Tuesday, January 14

Finding solace in the stories of strangers

Questions and answers lies deep in my mind. Sometimes we know what is the best for us. However, we act differently because something hold us back and for me it is my heart. My heart is so powerful.

Heart controls almost everything. Thus, purifying it is a necessary.

Keep looking for the cure. What I did was I put myself among strangers and listen to them. Listening to their stories made me felt like I am not alone facing this.

I'm sleepy. My point is.. I found solace in strangers.



Formula Nama-nama Kerajaan Awal Alam Melayu

Yesterday, I created a formula for my little Icha since memorising history's name and facts is too hard not for only her but for me also.

Here we go.

Funan Campak Srivijaya di P.Pangkor, bertukar menjadi orang Tua dan meninggal sebagai Warganegara.

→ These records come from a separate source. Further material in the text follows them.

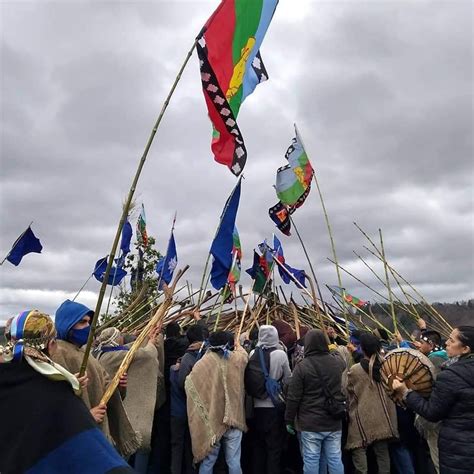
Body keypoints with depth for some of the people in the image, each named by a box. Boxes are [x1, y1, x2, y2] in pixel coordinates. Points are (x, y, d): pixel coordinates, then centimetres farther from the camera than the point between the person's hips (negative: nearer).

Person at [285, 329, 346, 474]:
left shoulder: (302, 366, -14)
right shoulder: (338, 362, -1)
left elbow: (293, 398, -11)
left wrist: (289, 420, 1)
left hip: (310, 424, -4)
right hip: (334, 423, 4)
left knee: (311, 460, 6)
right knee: (335, 459, 13)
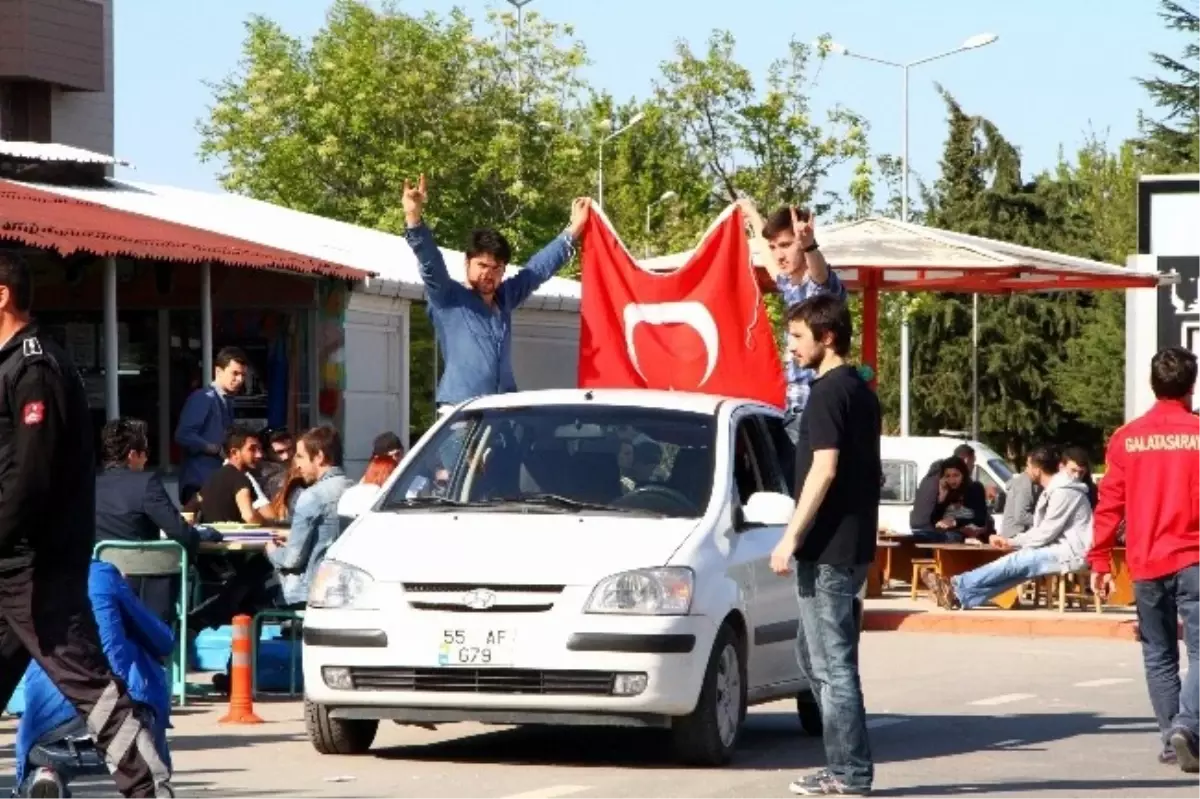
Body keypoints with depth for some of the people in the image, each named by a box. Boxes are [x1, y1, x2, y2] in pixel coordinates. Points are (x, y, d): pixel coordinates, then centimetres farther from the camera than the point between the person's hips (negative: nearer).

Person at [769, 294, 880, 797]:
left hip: (828, 548, -10)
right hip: (854, 544, 10)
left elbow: (824, 469, -21)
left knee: (833, 662, -6)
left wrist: (791, 537, -20)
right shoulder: (862, 391, 16)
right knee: (814, 653, 16)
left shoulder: (828, 392, -13)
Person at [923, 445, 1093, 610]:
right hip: (1060, 549, 9)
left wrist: (1013, 543, -3)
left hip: (1071, 552, -9)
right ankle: (960, 596, -14)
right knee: (1018, 566, -4)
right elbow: (1045, 530, 19)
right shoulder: (1052, 490, 18)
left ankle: (957, 587, -16)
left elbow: (1046, 533, -16)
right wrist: (1011, 542, 7)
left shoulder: (1063, 491, -15)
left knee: (1016, 562, -16)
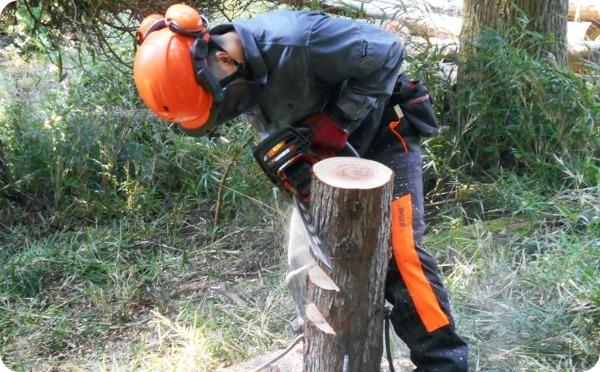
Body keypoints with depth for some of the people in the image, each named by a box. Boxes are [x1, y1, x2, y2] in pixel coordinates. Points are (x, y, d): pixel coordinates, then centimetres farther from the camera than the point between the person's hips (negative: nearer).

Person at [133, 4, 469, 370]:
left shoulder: (295, 39, -37)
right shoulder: (241, 71, -13)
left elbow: (386, 51, -29)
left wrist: (336, 122, -29)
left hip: (382, 139, -7)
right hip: (324, 155, 7)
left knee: (398, 253, -9)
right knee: (305, 259, 5)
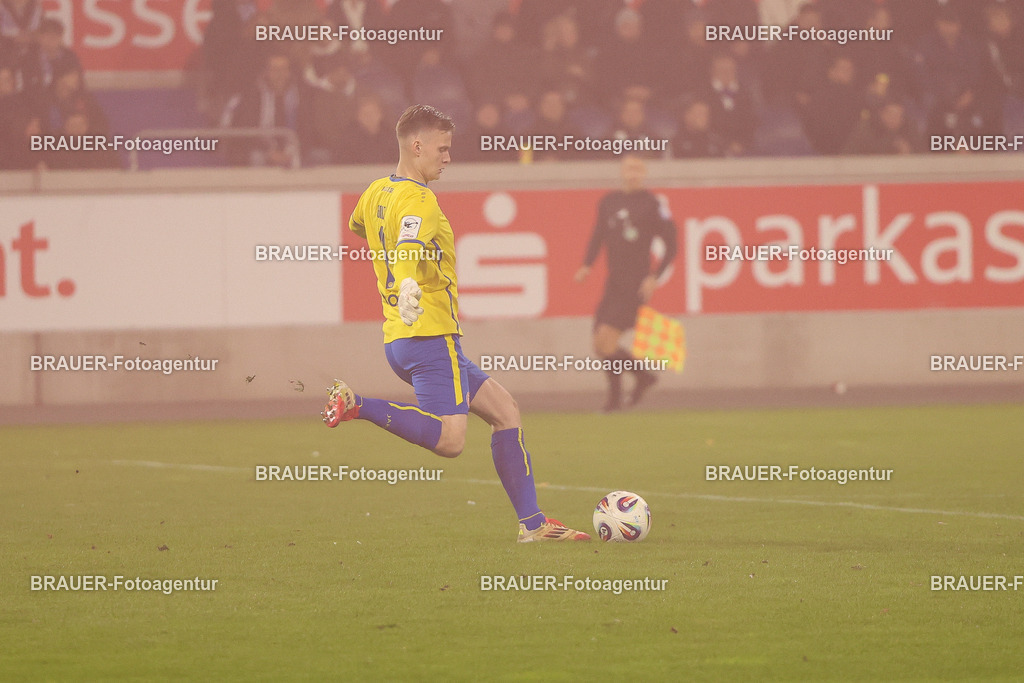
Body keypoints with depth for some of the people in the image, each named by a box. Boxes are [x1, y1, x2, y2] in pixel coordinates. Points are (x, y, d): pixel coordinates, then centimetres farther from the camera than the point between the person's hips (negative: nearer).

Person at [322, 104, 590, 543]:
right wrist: (409, 286, -55)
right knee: (450, 440, -22)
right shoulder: (418, 199, -14)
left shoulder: (376, 193, 15)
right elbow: (408, 247, -35)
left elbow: (357, 225, 39)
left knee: (503, 409, 13)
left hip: (398, 339, 10)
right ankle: (356, 405, -19)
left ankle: (532, 524, 10)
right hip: (431, 337, -10)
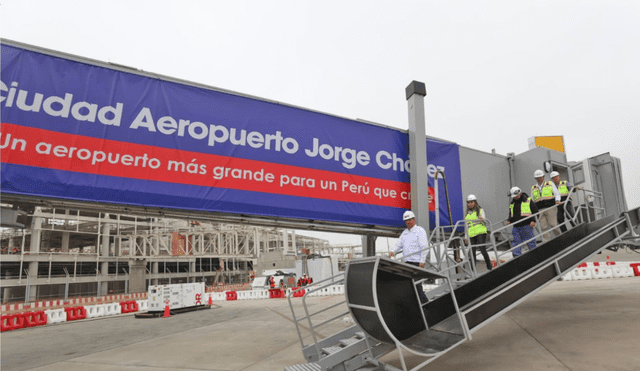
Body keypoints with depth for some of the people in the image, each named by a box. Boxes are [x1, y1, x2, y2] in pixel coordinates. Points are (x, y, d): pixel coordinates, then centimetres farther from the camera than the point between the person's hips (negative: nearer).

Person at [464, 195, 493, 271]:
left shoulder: (480, 210, 7)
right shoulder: (467, 213, 17)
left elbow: (484, 220, -2)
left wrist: (482, 219, -26)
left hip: (480, 232, -4)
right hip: (471, 234, 4)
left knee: (483, 250, -12)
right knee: (472, 252, -2)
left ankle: (489, 267, 3)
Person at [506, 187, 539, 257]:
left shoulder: (528, 200, 0)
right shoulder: (512, 203, 16)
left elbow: (535, 211, 0)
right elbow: (510, 213, 26)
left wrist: (533, 220, -9)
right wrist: (509, 220, 9)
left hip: (526, 225, -5)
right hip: (516, 227, 5)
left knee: (530, 241, 0)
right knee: (516, 242, 4)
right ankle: (516, 256, 7)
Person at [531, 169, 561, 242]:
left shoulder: (550, 184, 11)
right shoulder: (533, 188, 17)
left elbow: (557, 193, 4)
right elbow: (532, 200, 21)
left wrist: (557, 200, -16)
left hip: (550, 208, -2)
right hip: (540, 210, 2)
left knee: (553, 225, -8)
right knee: (544, 227, -2)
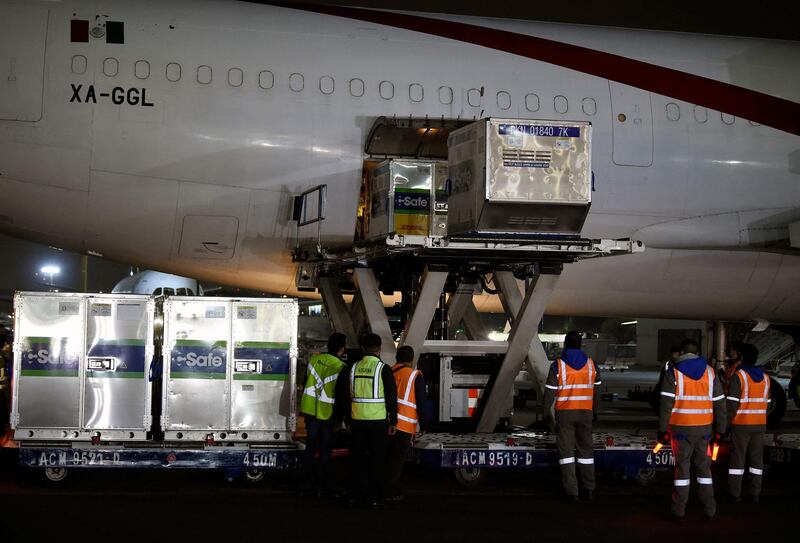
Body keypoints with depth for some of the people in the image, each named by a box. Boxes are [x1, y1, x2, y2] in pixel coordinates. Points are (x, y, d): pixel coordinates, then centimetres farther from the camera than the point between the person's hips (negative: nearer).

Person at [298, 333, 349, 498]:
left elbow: (306, 385, 11)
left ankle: (308, 486, 13)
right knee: (324, 450, 5)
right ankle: (322, 487, 8)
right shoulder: (341, 368, -14)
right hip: (327, 413, -4)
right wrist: (339, 415, -1)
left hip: (310, 410, 5)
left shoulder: (314, 359, 2)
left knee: (310, 447, 11)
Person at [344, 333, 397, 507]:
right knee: (377, 459, 4)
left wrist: (348, 420, 20)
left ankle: (355, 495, 15)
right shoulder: (383, 369, -8)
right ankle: (374, 497, 5)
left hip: (357, 420, 4)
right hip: (378, 420, -4)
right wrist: (393, 421, 0)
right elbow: (391, 397, -8)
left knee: (357, 458, 12)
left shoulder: (354, 368, 5)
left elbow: (347, 395, 12)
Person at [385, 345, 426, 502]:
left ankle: (392, 488, 22)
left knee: (388, 457, 15)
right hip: (404, 425, -4)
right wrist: (423, 424, 3)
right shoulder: (415, 376, -5)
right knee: (397, 459, 1)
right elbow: (421, 402, -4)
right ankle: (390, 492, 2)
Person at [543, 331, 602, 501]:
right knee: (586, 449, 14)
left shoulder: (558, 366, -9)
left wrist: (546, 412, 2)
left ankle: (571, 490, -1)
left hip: (564, 413, -3)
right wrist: (595, 410, 18)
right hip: (585, 413, 3)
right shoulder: (591, 364, 1)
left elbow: (550, 392, -8)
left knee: (566, 450, 2)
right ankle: (589, 488, 17)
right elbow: (596, 391, 7)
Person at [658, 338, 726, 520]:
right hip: (704, 428, 2)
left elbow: (666, 404, -9)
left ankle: (679, 509, 6)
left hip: (681, 428, -2)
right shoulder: (710, 372, 6)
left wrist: (663, 430, -5)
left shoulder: (673, 373, -4)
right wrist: (719, 430, 12)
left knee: (682, 467, 4)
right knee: (703, 466, 13)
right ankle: (709, 509, 14)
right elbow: (720, 403, 7)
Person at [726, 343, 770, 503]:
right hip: (759, 424, 5)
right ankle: (754, 492, 11)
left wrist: (726, 422, -8)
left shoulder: (738, 377, -11)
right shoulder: (765, 378, 8)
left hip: (741, 424, -5)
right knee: (756, 458, 9)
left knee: (737, 458, 0)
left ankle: (735, 493, 1)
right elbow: (767, 403, 13)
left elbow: (732, 404, -14)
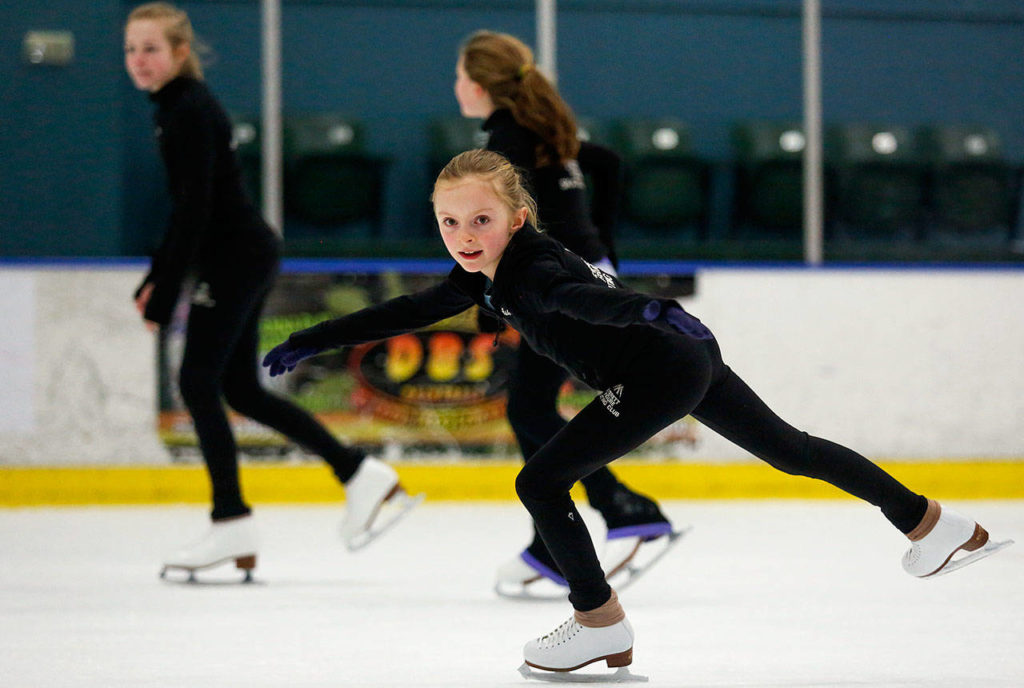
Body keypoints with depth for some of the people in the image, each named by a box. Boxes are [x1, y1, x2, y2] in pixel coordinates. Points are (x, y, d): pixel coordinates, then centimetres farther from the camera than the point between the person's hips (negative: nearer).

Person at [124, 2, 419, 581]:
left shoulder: (191, 111, -17)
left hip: (236, 258, -10)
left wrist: (166, 296, -20)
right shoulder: (176, 106, 13)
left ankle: (232, 525, -5)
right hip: (244, 257, 10)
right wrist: (157, 281, 19)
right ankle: (360, 473, 18)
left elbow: (195, 207, -21)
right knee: (240, 389, 12)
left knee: (198, 380, -8)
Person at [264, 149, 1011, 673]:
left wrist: (648, 311, -67)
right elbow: (405, 313, 12)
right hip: (688, 364, 10)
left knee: (542, 482, -10)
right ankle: (931, 522, 36)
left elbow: (592, 297, -46)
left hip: (663, 372, -10)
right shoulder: (486, 276, 4)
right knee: (792, 449, 23)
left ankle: (601, 625, 2)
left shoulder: (536, 269, -23)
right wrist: (307, 343, 12)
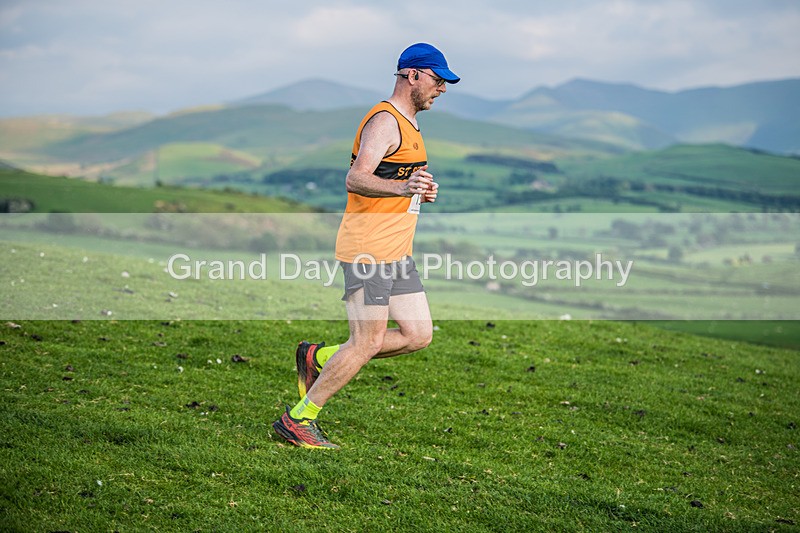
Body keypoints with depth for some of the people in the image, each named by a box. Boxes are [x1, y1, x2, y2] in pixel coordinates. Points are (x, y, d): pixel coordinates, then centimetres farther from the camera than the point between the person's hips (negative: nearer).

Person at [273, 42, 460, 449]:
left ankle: (318, 357, 17)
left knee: (418, 335, 7)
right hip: (368, 247, -10)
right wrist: (403, 188, -42)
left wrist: (422, 192, 12)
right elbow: (356, 179, -26)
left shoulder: (408, 125, 19)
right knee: (368, 342, -8)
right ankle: (297, 420, 4)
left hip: (396, 252, 10)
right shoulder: (384, 121, -13)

Funan, Champa, Srivijaya, Angkor, Kedah Tua dan Gangga Negara.

Sekian.

Monday, January 13

5 Things I Love About My Father

Dear readers,

I am going to write about my mysterious, funny, brilliant, compassionate, unpredictable, quiet and handsome daddy of mine.
I love him.
I love my father so much.

1. Ayah knows my favourite food like yong tau foo, nasi lemak paru, my geng eating fruits, my badminton geng, cycling buddy but also tukang marah when I could not handle my anger. We fought like cat and dog and can live without one another. But when it comes to makan time. He will never miss my name. Even though he knows I am on diet.

2. Beaches. Ayah love beaches so much and back then he will always looking forward to bring me and adik to Pantai where we build sandcastle. Ayah also is a very big fan of nature. He loves waterfall. He loves hills and he loves village vibes. Hence, I am becoming one of nature lovers too. Ayah also is a very great gardener. Every baby seeds grow gracefully with his touch. He once bought me a small rose plant. I am so mad at birdies who come and bite my roses. My father said 'Buat apa nak marah-marah, kan dapat pahala'. =( But still, I blame the birdies for eating my poor pretty rose :p

3. Ayah is a very great fan of P.Ramlee, He only laugh when watching P.Ramlee's movies. Bayangkanlah. Also, he enjoys cartoon. Like, when we where kids, he wake us to watch dragon ball at 9am and sometimes he lie to us and pretend the show is on tv and we would rush to the living room but.. everything is a lie coz Ayah wanted us to get out from the bed je. And he would laugh at us sarcastically.

4. Ayah also love Kembara, Kopratasa and all the golden songs back then. Raihan! Of course. He always sing, even using his hand and knock anything in the car as music instruments just to rhyme with us. Ayah, don't lie.. I know you love me singing since I was kid. But I know, you do not want me to become entertainer.. coz you care about my hereafter.

5. Ayah never called me Kakak. Ayah will always call me by full name. Munirah. Munirah and Munirah. I do not know why but Ayah.. why you love that name so much? Okay. Got to do my work now. May Allah put my ayah as the closest person next to Prophet Muhammad saw. Amin <3 p="">

14 days away from it

Dear readers,

I guess I'm doing good with my own way. I know it is putting my hereafter matters and faith at risk.
For now, it is lessening my pain so that I can still walk to work everyday.
I am really thankful for my mom and dad for they are very understanding and let me have my own time recovering from the loss and all.
May Allah grant them the highest paradise.
I love them.
So much.

While I am doing good with my job and my students. I still think I need to enhance my self care matters. Also, the fact that I am dealing with losing a lot of people in my life but.. it's okay.
Allah knows what is the best for me.


Thursday, January 2

Knowing the line on my page

Dear readers,

I am currently going through a very rough phase of life.
Where, I could not brain or digest my reactions towards what's happening inside me.
Lot of my friends said that I need to seek a professional help and even a psychiatrist.
But, I really know that once in Kelantan. I really am healed which I think it is maybe because the 'Gardens of Paradise'. I want to feel those feeling once again.
The peace. The joy of being with Allah and only Allah. But all of these noble dreams will never comes true if I cannot overcome my internal chaos. Again.
There so much ways has been given, my question is. . . how do you stop yourself from acting irrationally. Should I list out what is rational everyday. I think. Maybe I should. From now on.
Am I on my track in my returning journey back to Allah? Where could I get all the taufiq?